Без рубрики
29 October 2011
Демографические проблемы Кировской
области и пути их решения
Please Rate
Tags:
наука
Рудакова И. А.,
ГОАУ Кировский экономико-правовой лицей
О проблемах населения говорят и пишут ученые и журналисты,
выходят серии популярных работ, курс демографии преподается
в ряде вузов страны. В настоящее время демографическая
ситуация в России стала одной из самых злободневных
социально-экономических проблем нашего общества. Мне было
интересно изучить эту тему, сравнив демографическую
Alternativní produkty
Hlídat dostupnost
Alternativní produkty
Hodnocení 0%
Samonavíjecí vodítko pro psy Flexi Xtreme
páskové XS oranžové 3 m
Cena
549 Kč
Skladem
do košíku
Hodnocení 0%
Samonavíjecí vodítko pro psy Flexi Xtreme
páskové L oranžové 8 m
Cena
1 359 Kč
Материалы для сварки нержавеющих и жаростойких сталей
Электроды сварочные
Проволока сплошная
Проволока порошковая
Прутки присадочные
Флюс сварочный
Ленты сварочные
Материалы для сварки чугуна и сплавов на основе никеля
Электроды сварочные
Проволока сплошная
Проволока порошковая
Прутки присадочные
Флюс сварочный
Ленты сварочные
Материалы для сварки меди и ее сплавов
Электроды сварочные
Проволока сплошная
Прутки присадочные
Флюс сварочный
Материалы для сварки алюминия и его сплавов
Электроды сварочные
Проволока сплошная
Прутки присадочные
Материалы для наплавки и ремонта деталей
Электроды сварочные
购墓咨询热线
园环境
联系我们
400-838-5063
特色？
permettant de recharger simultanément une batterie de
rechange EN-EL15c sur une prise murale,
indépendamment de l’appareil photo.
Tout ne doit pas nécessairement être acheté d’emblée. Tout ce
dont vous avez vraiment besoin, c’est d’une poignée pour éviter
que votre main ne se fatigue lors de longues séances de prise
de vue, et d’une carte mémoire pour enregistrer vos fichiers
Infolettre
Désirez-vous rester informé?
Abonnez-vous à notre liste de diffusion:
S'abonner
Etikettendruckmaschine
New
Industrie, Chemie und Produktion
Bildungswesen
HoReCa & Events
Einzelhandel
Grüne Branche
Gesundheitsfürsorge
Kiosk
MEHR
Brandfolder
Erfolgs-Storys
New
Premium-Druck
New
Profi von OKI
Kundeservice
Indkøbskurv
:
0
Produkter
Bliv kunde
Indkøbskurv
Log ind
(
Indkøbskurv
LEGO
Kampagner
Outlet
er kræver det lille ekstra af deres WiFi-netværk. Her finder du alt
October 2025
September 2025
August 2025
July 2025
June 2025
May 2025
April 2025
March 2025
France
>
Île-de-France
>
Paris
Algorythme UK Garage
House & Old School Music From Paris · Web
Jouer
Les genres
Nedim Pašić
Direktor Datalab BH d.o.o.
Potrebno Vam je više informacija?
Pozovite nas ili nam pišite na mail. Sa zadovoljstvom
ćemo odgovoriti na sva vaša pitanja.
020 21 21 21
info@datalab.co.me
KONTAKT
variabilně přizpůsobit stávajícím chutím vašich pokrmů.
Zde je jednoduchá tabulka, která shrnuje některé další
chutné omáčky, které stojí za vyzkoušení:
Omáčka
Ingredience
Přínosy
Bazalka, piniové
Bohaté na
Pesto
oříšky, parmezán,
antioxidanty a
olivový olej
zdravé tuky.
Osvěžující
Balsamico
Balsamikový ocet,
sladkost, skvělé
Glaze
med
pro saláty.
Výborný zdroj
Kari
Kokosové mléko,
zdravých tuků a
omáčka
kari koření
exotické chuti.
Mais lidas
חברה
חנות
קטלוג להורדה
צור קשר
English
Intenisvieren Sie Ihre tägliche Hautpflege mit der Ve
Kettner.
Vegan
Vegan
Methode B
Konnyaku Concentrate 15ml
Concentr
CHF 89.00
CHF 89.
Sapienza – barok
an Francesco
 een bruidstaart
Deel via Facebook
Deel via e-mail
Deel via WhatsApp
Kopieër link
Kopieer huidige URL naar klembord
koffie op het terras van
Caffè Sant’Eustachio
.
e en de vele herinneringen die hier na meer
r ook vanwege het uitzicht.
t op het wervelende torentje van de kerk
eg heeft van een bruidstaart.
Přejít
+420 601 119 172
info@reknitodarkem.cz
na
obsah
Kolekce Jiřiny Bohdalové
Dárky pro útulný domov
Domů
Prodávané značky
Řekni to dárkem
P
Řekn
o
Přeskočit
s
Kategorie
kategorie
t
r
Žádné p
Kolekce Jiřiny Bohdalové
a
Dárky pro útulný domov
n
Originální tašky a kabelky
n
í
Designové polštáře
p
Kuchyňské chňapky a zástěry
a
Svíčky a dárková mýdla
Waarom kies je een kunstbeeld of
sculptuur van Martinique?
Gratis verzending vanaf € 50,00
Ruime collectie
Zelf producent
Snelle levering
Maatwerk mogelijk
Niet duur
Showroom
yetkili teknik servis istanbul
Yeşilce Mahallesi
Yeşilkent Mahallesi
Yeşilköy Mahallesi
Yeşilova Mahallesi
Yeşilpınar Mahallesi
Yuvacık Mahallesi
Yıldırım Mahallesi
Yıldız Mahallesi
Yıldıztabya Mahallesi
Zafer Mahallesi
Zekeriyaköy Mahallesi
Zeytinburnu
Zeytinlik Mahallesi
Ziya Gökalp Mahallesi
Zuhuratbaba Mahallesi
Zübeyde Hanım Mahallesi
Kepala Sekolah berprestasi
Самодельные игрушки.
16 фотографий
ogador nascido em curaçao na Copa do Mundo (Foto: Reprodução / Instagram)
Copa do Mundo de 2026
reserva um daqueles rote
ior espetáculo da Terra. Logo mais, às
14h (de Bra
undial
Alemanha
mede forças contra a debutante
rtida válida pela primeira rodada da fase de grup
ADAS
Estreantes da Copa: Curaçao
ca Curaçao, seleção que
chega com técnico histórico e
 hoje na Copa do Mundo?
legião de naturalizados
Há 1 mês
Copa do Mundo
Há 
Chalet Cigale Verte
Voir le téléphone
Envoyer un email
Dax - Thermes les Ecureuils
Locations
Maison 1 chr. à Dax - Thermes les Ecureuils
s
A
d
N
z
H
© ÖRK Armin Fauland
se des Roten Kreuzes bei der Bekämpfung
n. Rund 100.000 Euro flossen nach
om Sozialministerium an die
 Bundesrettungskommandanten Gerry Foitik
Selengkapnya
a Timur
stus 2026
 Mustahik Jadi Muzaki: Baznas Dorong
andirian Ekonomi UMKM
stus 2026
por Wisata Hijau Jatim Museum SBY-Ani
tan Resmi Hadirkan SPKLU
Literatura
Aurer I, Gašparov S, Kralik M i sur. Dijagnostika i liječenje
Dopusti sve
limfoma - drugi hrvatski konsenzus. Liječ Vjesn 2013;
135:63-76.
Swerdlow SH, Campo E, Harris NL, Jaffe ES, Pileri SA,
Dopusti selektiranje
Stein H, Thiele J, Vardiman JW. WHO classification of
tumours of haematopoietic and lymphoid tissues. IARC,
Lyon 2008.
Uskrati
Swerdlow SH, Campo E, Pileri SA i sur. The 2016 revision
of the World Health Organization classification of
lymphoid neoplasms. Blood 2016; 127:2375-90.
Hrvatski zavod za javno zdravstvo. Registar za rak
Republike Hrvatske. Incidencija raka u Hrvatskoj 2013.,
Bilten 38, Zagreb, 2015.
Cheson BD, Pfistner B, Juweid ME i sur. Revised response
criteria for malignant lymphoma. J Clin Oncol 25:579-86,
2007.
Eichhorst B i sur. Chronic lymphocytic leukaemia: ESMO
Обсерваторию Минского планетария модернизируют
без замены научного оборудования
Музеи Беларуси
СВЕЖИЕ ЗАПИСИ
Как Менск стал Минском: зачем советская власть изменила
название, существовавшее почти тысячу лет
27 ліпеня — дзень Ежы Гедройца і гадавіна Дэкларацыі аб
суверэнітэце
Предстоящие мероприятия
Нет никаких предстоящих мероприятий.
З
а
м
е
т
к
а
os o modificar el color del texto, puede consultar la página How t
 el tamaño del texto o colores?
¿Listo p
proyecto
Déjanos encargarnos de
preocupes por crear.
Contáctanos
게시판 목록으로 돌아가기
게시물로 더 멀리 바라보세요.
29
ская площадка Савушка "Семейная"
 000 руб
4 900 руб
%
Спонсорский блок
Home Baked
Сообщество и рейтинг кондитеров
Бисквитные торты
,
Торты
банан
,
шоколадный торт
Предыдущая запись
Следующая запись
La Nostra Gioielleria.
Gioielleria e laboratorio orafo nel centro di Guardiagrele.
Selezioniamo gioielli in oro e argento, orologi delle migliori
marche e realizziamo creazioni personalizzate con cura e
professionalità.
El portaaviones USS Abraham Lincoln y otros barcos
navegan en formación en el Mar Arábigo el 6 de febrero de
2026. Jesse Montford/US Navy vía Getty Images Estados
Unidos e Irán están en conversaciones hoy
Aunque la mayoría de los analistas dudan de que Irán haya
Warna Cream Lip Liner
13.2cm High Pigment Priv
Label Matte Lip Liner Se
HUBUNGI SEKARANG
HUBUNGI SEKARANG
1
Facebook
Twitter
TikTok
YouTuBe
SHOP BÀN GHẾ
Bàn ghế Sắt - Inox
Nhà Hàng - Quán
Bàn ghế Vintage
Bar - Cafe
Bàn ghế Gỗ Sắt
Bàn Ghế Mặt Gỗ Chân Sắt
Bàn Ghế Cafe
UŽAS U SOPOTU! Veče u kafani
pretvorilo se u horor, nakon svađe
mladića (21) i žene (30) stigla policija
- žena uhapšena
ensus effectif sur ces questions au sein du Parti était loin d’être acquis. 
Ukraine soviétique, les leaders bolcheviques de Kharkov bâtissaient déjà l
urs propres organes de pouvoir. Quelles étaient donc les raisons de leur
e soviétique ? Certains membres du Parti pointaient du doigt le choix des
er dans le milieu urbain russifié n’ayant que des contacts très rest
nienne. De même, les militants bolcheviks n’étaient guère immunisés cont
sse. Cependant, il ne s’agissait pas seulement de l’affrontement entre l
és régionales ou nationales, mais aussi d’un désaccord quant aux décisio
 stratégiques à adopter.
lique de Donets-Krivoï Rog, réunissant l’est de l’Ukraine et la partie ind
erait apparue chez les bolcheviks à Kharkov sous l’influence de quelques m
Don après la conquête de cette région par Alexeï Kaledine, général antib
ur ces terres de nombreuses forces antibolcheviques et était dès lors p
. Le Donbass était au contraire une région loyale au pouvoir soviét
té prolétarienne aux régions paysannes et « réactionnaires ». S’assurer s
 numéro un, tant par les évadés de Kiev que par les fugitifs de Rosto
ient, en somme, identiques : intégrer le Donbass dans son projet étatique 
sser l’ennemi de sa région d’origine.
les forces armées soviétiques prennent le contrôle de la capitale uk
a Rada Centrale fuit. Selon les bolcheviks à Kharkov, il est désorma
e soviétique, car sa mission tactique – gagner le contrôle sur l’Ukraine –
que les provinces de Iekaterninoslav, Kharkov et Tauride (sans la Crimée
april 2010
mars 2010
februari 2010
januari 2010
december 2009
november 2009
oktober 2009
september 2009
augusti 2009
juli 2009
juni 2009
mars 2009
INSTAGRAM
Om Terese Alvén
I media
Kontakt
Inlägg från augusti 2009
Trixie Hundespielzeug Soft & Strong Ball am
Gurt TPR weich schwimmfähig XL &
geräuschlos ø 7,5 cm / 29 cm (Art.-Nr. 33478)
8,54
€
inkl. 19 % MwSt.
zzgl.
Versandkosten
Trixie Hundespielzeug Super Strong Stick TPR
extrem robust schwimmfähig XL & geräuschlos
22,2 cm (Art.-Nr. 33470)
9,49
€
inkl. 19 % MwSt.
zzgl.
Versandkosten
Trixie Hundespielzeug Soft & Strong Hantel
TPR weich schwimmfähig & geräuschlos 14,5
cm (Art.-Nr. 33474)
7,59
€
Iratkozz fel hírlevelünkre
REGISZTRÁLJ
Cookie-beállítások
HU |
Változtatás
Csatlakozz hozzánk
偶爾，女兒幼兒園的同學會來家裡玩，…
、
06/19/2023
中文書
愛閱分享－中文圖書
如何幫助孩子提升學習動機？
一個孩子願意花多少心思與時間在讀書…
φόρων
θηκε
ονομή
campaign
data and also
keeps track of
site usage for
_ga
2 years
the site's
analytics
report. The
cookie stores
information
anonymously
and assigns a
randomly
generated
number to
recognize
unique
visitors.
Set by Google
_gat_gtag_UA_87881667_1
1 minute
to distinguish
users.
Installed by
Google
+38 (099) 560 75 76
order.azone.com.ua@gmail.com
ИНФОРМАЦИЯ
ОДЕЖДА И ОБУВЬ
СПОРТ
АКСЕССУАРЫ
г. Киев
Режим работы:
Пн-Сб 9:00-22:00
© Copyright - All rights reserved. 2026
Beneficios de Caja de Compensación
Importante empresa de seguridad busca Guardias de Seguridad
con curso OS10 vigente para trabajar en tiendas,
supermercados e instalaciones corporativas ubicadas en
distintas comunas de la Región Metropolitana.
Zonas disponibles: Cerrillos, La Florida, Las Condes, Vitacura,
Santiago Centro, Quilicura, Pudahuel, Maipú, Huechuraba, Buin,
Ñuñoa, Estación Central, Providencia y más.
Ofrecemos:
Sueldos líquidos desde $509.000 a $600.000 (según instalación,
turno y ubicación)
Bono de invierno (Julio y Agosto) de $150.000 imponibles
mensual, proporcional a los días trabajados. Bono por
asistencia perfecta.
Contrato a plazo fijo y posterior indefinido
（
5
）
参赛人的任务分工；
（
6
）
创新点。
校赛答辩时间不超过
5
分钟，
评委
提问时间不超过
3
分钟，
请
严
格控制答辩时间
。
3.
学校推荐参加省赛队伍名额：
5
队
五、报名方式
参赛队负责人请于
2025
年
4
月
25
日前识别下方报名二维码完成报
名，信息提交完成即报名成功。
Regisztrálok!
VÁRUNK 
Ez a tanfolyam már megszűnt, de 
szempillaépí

++++++++++++++++++++

Instructions to follow. Reproduce everything from the start of the items down to the line containing "выходят серии популярных", replacing "лицей" with "колледж" and leaving everything else unchanged.

Output below.
Без рубрики
29 October 2011
Демографические проблемы Кировской
области и пути их решения
Please Rate
Tags:
наука
Рудакова И. А.,
ГОАУ Кировский экономико-правовой колледж
О проблемах населения говорят и пишут ученые и журналисты,
выходят серии популярных работ, курс демографии преподается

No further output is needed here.